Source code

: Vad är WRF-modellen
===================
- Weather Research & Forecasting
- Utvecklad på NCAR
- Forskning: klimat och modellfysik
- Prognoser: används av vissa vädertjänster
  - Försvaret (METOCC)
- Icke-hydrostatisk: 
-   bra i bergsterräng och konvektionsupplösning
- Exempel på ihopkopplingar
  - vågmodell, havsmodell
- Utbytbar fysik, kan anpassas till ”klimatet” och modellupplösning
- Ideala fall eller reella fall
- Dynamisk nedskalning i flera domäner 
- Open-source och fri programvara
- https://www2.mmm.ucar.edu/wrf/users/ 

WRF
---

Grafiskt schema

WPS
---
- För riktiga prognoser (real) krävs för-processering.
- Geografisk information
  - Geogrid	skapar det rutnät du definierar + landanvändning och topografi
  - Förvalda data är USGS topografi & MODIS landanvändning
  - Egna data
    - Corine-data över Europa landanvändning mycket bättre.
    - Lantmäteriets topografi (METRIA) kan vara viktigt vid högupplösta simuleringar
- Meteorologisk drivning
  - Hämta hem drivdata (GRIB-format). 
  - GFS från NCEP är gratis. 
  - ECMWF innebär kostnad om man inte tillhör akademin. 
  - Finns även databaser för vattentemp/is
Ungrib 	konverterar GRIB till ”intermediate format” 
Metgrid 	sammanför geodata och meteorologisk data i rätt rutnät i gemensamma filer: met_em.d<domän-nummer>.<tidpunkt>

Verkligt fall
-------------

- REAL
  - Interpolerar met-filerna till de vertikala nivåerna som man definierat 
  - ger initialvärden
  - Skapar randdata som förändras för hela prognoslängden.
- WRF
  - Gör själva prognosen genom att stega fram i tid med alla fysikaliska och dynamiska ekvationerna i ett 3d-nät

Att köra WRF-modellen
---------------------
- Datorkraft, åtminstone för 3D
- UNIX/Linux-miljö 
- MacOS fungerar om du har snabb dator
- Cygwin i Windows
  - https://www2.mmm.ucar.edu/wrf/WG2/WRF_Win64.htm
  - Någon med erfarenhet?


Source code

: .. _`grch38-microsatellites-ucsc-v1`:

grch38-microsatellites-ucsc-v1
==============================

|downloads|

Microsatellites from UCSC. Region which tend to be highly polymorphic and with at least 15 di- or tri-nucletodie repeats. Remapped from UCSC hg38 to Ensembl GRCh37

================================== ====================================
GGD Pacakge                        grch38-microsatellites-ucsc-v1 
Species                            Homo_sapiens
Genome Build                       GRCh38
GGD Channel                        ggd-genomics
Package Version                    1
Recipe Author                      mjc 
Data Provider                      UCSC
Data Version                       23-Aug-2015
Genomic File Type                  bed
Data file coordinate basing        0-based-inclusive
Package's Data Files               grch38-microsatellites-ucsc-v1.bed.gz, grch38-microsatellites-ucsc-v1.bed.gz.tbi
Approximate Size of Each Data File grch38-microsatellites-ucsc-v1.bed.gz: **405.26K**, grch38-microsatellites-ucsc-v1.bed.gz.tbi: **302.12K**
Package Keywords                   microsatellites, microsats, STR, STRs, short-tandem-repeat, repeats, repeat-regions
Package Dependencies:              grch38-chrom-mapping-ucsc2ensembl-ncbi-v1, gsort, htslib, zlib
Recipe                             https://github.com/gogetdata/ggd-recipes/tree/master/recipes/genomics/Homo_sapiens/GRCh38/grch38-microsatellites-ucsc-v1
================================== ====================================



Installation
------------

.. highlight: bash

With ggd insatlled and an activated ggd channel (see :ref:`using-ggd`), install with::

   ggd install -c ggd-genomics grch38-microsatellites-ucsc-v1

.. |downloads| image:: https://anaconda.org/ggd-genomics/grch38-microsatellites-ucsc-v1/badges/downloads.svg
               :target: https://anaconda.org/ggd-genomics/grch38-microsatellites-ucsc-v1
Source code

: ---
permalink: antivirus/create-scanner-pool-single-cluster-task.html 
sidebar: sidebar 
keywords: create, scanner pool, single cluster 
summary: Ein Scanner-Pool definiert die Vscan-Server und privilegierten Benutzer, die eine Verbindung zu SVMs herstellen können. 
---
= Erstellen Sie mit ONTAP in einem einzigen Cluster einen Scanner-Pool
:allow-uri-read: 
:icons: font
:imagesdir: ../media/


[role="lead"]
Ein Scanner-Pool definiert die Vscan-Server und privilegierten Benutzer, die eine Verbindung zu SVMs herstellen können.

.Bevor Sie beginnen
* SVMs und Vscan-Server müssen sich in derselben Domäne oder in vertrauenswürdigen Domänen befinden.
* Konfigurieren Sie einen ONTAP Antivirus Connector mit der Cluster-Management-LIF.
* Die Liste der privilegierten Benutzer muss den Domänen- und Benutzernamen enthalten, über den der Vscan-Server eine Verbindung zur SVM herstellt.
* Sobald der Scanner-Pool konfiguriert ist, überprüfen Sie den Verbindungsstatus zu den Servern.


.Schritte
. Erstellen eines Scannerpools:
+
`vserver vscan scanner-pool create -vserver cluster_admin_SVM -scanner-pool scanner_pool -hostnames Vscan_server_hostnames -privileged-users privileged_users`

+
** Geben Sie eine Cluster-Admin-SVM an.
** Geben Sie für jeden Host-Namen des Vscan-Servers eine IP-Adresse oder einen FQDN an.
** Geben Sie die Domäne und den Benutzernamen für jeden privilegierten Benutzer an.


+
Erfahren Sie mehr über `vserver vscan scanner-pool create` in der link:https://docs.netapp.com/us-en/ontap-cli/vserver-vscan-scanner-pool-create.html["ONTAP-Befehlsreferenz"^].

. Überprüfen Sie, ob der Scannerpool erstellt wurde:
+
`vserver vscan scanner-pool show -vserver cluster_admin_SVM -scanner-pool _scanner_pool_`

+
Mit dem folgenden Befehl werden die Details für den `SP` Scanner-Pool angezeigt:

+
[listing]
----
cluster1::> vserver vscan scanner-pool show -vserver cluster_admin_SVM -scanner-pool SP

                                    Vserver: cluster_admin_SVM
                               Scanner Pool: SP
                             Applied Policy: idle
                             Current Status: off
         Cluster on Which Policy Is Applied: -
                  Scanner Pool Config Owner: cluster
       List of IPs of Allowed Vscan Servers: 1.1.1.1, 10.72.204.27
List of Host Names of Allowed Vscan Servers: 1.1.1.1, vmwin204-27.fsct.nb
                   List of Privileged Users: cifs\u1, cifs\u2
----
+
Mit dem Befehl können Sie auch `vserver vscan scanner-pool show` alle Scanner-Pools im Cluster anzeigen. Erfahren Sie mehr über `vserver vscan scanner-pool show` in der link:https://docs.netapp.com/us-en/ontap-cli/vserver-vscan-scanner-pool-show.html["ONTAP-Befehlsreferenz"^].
────────────────────────────────────────
| Assignment |
Beginning with the top line of the data above, output every line exactly until the one that contains "- UNIX/Linux-miljö", and include that one too.

| Written response |
Source code

: Vad är WRF-modellen
===================
- Weather Research & Forecasting
- Utvecklad på NCAR
- Forskning: klimat och modellfysik
- Prognoser: används av vissa vädertjänster
  - Försvaret (METOCC)
- Icke-hydrostatisk: 
-   bra i bergsterräng och konvektionsupplösning
- Exempel på ihopkopplingar
  - vågmodell, havsmodell
- Utbytbar fysik, kan anpassas till ”klimatet” och modellupplösning
- Ideala fall eller reella fall
- Dynamisk nedskalning i flera domäner 
- Open-source och fri programvara
- https://www2.mmm.ucar.edu/wrf/users/ 

WRF
---

Grafiskt schema

WPS
---
- För riktiga prognoser (real) krävs för-processering.
- Geografisk information
  - Geogrid	skapar det rutnät du definierar + landanvändning och topografi
  - Förvalda data är USGS topografi & MODIS landanvändning
  - Egna data
    - Corine-data över Europa landanvändning mycket bättre.
    - Lantmäteriets topografi (METRIA) kan vara viktigt vid högupplösta simuleringar
- Meteorologisk drivning
  - Hämta hem drivdata (GRIB-format). 
  - GFS från NCEP är gratis. 
  - ECMWF innebär kostnad om man inte tillhör akademin. 
  - Finns även databaser för vattentemp/is
Ungrib 	konverterar GRIB till ”intermediate format” 
Metgrid 	sammanför geodata och meteorologisk data i rätt rutnät i gemensamma filer: met_em.d<domän-nummer>.<tidpunkt>

Verkligt fall
-------------

- REAL
  - Interpolerar met-filerna till de vertikala nivåerna som man definierat 
  - ger initialvärden
  - Skapar randdata som förändras för hela prognoslängden.
- WRF
  - Gör själva prognosen genom att stega fram i tid med alla fysikaliska och dynamiska ekvationerna i ett 3d-nät

Att köra WRF-modellen
---------------------
- Datorkraft, åtminstone för 3D
- UNIX/Linux-miljö 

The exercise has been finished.